Dr. Jo Hannafin: I anticipate that scientists will be able to identify biomarkers associated with acute injury and physicians/surgeons will have the capacity to modify the response to catabolic agents, thus preventing the development of post-traumatic arthrosis. The field of biomechanical engineering will provide surgeons with improved scaffolds which when combined with biologic therapies will permit restoration of bone, cartilage, and ligaments. The field of total joint arthroplasty will benefit from continued interaction with scientists to optimize interface mechanics and prolong the lifetime of arthroplasty implants.
JBJS: You recently participated in a webinar co-sponsored by JBJS and JOSPT. Do you see benefits from greater teamwork among different types of health-care providers? If so, what are the most important benefits? What barriers remain to greater collaboration?
Dr. Jo Hannafin: Teamwork and interaction between providers of musculoskeletal care will continue to grow and will be necessary as the volume of patients treated increases. We need to define the scientific benefits of conservative and surgical treatments for musculoskeletal conditions, and this will require interactions between scientists, physicians, surgeons, and physical therapists. The questions posed during the adhesive capsulitis webinar reflected input from both surgeons and physical therapists and helped each group to understand the issues associated with treatment. The ultimate benefit of this interaction is improved patient care, which is important to all of us. The biggest barrier is time!

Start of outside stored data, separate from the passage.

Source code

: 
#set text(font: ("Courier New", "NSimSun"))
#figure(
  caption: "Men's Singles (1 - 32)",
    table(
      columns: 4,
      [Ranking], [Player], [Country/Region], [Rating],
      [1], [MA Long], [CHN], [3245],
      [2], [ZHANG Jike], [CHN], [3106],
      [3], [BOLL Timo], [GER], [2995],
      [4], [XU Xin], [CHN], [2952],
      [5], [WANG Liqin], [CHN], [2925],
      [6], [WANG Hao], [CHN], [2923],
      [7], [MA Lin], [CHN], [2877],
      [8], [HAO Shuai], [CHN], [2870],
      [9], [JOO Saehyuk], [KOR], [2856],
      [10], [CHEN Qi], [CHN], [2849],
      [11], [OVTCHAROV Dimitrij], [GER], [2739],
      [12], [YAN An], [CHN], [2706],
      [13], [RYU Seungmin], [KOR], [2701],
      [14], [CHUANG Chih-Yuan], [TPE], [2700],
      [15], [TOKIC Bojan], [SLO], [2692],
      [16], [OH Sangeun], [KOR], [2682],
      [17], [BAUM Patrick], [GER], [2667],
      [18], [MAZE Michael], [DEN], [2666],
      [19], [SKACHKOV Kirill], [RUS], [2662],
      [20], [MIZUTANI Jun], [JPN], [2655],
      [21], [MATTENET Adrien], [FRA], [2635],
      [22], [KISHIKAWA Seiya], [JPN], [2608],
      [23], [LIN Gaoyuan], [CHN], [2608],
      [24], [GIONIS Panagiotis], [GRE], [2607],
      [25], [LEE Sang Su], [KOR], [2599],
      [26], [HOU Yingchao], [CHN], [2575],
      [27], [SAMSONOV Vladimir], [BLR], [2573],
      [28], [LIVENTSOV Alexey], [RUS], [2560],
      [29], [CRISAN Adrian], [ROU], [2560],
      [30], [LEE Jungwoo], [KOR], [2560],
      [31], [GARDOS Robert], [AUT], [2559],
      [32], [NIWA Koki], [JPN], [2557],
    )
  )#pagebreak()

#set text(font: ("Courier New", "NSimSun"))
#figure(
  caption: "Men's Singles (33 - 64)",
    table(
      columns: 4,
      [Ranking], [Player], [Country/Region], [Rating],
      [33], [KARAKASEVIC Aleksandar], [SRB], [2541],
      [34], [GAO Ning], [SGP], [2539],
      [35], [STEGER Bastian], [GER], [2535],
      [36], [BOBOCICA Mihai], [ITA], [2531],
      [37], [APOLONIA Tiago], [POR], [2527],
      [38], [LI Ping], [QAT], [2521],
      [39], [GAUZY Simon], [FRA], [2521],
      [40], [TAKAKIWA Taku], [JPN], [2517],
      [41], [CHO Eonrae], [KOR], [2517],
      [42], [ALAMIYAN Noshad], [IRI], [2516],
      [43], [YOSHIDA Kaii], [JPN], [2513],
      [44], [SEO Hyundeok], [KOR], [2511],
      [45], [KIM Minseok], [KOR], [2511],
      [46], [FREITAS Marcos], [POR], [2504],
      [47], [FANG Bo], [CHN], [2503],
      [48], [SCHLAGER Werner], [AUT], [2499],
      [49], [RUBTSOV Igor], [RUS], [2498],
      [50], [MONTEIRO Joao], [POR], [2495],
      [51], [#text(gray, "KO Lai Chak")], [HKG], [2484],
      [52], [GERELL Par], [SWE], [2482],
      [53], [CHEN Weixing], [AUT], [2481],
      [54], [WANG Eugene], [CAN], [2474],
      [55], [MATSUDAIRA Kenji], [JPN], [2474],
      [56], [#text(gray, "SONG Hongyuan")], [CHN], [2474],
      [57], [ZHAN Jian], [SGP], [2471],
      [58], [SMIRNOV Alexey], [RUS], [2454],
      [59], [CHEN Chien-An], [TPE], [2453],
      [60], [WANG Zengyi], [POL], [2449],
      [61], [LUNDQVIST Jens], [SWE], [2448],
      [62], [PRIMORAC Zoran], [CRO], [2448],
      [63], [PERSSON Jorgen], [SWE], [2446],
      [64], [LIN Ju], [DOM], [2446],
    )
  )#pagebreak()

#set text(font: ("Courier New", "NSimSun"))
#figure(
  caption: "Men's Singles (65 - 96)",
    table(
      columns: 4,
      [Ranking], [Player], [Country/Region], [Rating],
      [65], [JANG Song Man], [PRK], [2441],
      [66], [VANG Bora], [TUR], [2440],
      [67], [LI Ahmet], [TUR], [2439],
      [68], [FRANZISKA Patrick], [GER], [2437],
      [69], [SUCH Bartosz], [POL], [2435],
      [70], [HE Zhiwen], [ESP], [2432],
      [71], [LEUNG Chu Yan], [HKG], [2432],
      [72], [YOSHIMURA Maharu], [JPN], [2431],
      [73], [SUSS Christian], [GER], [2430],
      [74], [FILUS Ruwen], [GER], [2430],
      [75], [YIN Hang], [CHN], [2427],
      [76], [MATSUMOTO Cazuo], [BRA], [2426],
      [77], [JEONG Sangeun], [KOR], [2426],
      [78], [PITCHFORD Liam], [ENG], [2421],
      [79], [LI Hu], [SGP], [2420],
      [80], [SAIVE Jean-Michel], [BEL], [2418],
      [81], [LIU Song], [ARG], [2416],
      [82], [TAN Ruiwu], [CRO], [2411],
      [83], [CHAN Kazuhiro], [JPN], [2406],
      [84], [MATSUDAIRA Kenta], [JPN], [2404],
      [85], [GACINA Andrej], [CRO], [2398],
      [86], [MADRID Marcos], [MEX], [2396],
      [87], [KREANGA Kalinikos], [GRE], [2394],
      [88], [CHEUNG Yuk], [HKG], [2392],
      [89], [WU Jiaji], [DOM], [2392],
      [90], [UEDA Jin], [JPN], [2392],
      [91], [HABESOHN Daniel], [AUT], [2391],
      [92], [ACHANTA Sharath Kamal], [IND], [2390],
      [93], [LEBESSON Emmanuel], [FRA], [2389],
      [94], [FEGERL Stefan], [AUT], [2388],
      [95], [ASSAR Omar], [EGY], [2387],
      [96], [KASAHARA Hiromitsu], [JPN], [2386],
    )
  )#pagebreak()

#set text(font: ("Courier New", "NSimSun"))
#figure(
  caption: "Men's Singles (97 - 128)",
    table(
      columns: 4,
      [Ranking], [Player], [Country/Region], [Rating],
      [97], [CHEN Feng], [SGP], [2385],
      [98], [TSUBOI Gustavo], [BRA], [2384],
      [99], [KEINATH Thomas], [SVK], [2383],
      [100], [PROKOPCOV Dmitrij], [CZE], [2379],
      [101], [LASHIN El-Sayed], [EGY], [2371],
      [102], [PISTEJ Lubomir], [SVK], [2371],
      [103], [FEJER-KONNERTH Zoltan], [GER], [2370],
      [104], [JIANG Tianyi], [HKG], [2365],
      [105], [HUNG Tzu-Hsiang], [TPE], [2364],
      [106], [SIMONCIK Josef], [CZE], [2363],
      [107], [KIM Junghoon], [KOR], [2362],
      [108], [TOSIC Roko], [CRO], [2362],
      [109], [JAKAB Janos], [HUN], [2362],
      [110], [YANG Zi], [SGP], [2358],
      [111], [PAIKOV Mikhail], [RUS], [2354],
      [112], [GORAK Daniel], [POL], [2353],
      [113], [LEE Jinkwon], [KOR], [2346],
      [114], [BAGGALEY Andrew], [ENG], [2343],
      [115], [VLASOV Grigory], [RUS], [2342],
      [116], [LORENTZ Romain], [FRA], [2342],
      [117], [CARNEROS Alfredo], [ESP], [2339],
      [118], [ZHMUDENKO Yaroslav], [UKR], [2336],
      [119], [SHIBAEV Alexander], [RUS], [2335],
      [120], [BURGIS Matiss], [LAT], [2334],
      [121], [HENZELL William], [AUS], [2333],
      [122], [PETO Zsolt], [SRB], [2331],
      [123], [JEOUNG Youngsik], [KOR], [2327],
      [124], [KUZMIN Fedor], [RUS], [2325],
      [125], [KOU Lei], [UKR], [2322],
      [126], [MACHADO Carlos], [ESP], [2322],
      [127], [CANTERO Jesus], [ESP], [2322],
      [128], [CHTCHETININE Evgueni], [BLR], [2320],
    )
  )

JBJS: You have recently overcome some serious health issues. It’s great to hear that you are doing well. Has this experience changed the way you approach your patients?
Dr. Jo Hannafin: The last two years of my life have been marked by highs and lows. My election to the presidency of the AOSSM, and the associated opportunities, has been personally and professionally fulfilling. In April 2012 I was diagnosed with early multiple myeloma, which was treated at Dana Farber Cancer Institute with chemotherapy followed by an autologous stem cell transplant. The experience was the most difficult challenge that I have faced but I received incredible support from family, friends, patients and AOSSM colleagues from across the country. I am happy to report that my health is excellent and I have been back to a normal schedule for almost one year. The experience reinforced the need for careful and thoughtful communication with our patients.
JBJS: What is your favorite thing about your profession?
Dr. Jo Hannafin: As a sports medicine specialist, I love taking care of athletes and active people of all ages. While many sports related injuries do not require surgery, it is especially gratifying as a surgeon to restore function via repair and reconstruction of injured structures, permitting return to sports or fitness activities.
JBJS: Thank you, Dr. Hannafin for sharing this time with us. We look forward to speaking with you again in the near future.